> Document passage
Saturday, 28 September 2013

Chapter 7: Colin Patterson

In his discussion of transitional fossils (page 106), Sarfati uses a quote by the late Colin Patterson (who was a palaeontologist at the British Museum of Natural History:
I fully agree with your comments on the lack of direct illustration of evolutionary transitions in my book. If I knew of any, fossil or living, I would certainly have included them...I will lay it on the line – there is not one such fossil for which one might make a watertight argument.

Patterson's quote comes from a personal letter of 1979, written to Luther Sunderland (a creationist, although Patterson was unaware of this at the time).  Sunderland had written to Patterson asking why his recently published book, Evolution, did not feature illustrations of transitional fossils from which modern species were descended.  Adding the sentences before and after the second part of the quote clarifies Patterson's point:
You say that I should at least "show a photo of the fossil from which each type of organism was derived."  I will lay it on the line – there is not one such fossil for which one could make a watertight argument.  The reason is that statements about ancestry and descent are not applicable in the fossil record.  Is Archaeopteryx the ancestor of all birds?  Perhaps yes, perhaps no: there is no way of answering the question.  It is easy enough to make up stories of how one form gave rise to another, and to find reasons why the stages should be favoured by natural selection.  But such stories are not part of science, for there is no way of putting them to the test.

> Raw data
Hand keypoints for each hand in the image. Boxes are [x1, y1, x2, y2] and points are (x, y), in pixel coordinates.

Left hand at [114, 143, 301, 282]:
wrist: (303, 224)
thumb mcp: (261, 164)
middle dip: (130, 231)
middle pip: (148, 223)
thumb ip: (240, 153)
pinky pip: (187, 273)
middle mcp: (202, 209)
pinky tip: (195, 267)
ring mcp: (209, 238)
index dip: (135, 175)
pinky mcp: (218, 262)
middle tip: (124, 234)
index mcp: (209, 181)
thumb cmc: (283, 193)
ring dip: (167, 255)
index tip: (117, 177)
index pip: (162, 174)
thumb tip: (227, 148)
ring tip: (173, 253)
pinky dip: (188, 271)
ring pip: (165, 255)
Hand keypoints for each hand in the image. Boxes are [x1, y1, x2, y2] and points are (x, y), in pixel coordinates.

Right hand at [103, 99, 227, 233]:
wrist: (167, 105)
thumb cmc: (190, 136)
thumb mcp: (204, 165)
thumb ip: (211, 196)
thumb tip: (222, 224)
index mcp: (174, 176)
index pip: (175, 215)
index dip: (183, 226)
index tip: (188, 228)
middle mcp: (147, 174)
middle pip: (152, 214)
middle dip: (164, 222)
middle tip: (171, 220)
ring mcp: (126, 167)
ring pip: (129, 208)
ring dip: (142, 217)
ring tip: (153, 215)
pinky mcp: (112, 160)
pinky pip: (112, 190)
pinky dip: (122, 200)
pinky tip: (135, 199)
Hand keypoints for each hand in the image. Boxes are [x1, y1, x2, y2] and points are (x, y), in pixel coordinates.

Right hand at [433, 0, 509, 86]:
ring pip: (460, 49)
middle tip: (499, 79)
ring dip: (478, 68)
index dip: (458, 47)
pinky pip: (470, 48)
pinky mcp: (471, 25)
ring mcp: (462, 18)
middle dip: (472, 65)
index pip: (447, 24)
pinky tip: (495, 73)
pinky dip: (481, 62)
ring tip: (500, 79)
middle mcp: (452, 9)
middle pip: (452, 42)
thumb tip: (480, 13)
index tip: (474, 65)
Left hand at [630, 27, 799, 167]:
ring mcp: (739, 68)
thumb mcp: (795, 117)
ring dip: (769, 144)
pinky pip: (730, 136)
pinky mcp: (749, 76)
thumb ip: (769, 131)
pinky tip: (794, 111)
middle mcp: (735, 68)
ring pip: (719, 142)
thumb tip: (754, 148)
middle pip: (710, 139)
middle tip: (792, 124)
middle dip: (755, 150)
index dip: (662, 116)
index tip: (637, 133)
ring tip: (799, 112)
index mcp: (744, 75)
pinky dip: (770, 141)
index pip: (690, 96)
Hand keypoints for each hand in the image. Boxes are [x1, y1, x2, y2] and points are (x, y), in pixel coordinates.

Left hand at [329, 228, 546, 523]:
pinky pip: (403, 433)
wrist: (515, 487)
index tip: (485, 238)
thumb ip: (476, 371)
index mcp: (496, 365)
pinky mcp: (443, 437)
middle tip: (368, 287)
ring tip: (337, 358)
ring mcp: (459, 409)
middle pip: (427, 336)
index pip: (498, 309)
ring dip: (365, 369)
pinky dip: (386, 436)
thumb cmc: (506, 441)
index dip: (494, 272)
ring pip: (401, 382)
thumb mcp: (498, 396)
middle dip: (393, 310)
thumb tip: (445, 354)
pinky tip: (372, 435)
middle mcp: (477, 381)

> Required work
Return, word for word, the part of the Colin Patterson passage that opens with the words containing "In his discussion" and closes with "might make a watertight argument.". The lines placed after the Colin Patterson passage are separate material with no connection to it.

> Written response
In his discussion of transitional fossils (page 106), Sarfati uses a quote by the late Colin Patterson (who was a palaeontologist at the British Museum of Natural History:
I fully agree with your comments on the lack of direct illustration of evolutionary transitions in my book. If I knew of any, fossil or living, I would certainly have included them...I will lay it on the line – there is not one such fossil for which one might make a watertight argument.